Now we calculate the bounds of the causal estimand.
To do this, we'll seek the stationary points of the Lagrangian, using the naive approach of minimising $\| \nabla \mathcal{L} \|_2^2$.

`causalprog` provides a few out-of-the-box solvers that we can utilise, and the `CausalProblem` class can construct some helpful functions for us to use, like the Lagrangian $\mathcal{L}$ for our problem!

In [None]:
import jax
import jax.numpy as jnp
import numpy.typing as npt
import optax

from causalprog.solvers.sgd import stochastic_gradient_descent
from causalprog.solvers.solver_callbacks import tqdm_callback
from causalprog.solvers.solver_result import SolverResult
from causalprog.utils.norms import l2_normsq

# Define our initial guess for the decision variables and lagrange multiplier
LAGRANGE_MULTIPLIER_INIT = jnp.atleast_1d(0.5)
INIT_PARAMS = {
    "mu_X": 0.0,
    "nu_Y": 1.0,
}

# Choose stochastic gradient descent settings
RNG_KEY = jax.random.key(42)
LEARNING_RATE = 1.0e-1
MAX_OPTIMISER_ITER = 200
optimiser = optax.adam(LEARNING_RATE)


# Define a function to find a bound using a naive Lagrangian approach
def naive_lagrangian_approach(maximum_problem: bool) -> SolverResult:
    # Have the CasualProblem class construct the Lagrangian for us.
    # We can specify here whether we are seeking the maximum or minimum
    # bound for the Causal Estimand.
    lagrangian = causal_problem.lagrangian(
        n_samples=300,
        maximum_problem=maximum_problem,
    )

    # Define the objective function for optimization.
    # Our naive approach requires us to minimise the L2-norm of the Lagrangian's
    # gradient.
    def objective(x: npt.ArrayLike, key: jax.Array) -> npt.ArrayLike:
        v = jax.grad(lagrangian, argnums=(0, 1))(*x, rng_key=key)
        return l2_normsq(v)

    # Invoke the SDG solver to return the solution.
    return stochastic_gradient_descent(
        obj_fn=objective,
        initial_guess=(INIT_PARAMS, LAGRANGE_MULTIPLIER_INIT),
        fn_kwargs={"key": RNG_KEY},
        maxiter=MAX_OPTIMISER_ITER,
        optimiser=optimiser,
        history_logging_interval=1,  # Log optimisation history every iteration
        callbacks=tqdm_callback(MAX_OPTIMISER_ITER),  # Add a progress bar
    )


# Calculate the bounds
max_result = naive_lagrangian_approach(maximum_problem=True)
min_result = naive_lagrangian_approach(maximum_problem=False)

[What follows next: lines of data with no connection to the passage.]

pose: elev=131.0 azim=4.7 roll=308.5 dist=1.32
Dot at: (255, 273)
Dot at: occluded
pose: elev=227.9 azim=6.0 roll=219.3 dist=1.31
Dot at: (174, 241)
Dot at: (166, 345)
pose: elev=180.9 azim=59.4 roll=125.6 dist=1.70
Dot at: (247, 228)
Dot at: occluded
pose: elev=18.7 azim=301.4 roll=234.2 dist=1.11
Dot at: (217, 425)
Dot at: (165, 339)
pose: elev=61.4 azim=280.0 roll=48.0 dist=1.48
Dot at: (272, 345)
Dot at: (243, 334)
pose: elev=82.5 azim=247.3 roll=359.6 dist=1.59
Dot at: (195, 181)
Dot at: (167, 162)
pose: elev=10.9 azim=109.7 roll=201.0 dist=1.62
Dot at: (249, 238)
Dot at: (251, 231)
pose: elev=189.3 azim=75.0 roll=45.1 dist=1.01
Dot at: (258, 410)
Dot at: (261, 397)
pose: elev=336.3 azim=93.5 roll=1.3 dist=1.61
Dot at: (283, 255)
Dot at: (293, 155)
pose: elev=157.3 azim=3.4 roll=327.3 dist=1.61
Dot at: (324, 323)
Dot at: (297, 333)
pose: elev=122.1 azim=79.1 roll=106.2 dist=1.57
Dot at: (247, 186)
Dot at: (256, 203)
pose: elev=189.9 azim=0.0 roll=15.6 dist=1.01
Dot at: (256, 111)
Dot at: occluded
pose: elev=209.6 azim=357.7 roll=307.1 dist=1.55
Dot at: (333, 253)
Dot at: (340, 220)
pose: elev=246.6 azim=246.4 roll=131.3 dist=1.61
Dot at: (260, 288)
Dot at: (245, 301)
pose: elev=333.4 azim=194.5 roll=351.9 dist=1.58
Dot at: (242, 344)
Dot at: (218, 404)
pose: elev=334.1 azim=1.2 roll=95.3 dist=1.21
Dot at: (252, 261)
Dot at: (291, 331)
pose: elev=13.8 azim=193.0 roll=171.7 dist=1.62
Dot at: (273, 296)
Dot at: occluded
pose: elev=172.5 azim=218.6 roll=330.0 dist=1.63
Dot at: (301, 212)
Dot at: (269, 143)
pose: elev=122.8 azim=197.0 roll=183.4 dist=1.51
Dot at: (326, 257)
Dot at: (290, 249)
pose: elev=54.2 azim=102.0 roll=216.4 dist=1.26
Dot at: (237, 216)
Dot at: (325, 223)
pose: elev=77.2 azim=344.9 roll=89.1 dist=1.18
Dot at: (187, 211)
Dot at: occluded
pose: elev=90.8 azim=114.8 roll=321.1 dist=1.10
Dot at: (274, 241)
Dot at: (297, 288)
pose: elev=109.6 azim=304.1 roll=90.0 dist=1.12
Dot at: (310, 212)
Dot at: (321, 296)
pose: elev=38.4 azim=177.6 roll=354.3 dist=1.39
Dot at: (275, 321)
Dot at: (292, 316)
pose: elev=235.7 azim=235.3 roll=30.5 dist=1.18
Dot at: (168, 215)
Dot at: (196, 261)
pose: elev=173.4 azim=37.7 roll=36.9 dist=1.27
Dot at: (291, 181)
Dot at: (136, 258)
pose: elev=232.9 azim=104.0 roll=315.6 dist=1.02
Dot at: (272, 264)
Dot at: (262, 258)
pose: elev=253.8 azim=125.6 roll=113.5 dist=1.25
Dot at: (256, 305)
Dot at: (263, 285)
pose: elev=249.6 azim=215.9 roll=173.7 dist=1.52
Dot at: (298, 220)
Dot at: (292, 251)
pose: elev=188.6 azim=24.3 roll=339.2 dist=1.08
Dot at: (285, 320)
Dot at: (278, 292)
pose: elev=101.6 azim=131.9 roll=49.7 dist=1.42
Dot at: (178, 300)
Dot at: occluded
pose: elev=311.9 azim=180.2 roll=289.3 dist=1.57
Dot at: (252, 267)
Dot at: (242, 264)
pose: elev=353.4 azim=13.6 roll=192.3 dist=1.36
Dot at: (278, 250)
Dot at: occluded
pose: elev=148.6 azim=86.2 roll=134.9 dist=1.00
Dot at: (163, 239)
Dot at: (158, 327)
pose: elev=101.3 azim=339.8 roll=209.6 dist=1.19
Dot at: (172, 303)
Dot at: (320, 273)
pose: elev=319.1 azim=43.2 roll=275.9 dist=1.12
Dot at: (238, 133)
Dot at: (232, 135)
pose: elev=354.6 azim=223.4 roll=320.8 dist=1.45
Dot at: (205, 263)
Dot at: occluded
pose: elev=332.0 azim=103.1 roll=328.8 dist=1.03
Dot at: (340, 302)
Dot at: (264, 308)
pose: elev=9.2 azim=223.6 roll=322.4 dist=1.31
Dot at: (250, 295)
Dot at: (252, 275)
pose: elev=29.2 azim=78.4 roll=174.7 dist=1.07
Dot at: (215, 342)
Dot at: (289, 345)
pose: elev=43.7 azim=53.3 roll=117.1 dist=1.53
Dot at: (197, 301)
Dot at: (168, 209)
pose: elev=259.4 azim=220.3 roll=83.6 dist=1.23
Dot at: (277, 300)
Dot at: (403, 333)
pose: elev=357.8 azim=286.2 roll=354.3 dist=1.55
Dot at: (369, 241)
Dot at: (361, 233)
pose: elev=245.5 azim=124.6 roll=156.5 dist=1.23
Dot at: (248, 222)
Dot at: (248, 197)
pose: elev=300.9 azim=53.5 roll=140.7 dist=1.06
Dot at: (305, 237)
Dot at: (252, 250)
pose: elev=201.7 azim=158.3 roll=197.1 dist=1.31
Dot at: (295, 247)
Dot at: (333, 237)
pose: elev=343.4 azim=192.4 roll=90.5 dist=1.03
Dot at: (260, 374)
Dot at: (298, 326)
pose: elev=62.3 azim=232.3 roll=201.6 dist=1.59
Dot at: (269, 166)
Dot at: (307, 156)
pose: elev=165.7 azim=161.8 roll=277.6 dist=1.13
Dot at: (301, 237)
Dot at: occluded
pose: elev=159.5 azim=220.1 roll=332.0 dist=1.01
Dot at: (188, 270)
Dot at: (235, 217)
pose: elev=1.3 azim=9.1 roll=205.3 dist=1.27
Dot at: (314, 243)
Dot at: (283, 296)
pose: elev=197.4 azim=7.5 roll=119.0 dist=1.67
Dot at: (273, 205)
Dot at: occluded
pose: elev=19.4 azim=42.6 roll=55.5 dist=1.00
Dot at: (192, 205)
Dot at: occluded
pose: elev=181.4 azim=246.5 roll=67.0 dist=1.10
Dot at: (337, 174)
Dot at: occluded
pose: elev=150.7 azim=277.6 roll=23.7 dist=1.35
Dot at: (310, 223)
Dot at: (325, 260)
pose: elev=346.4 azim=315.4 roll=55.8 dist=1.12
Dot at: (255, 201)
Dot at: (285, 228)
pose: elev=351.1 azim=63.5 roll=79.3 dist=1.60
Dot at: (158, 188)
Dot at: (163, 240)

### Interpreting the Results

`causalprog`'s solvers, like `stochastic_gradient_descent`, return a `SolverResult` object.
The `SolverResult` stores helpful information about the optimisation process.  

The attributes of `SolverResult` that are most relevant are:

- `fn_args`: The objective arguments at the final iteration. 
- `obj_val`: The objective value at `fn_args`.
- `fn_args_history`: The history of `fn_args` at each iteration that the optimisation is logged. 
- `obj_val_history`: The history of `obj_val` at each iteration that the optimisation is logged. 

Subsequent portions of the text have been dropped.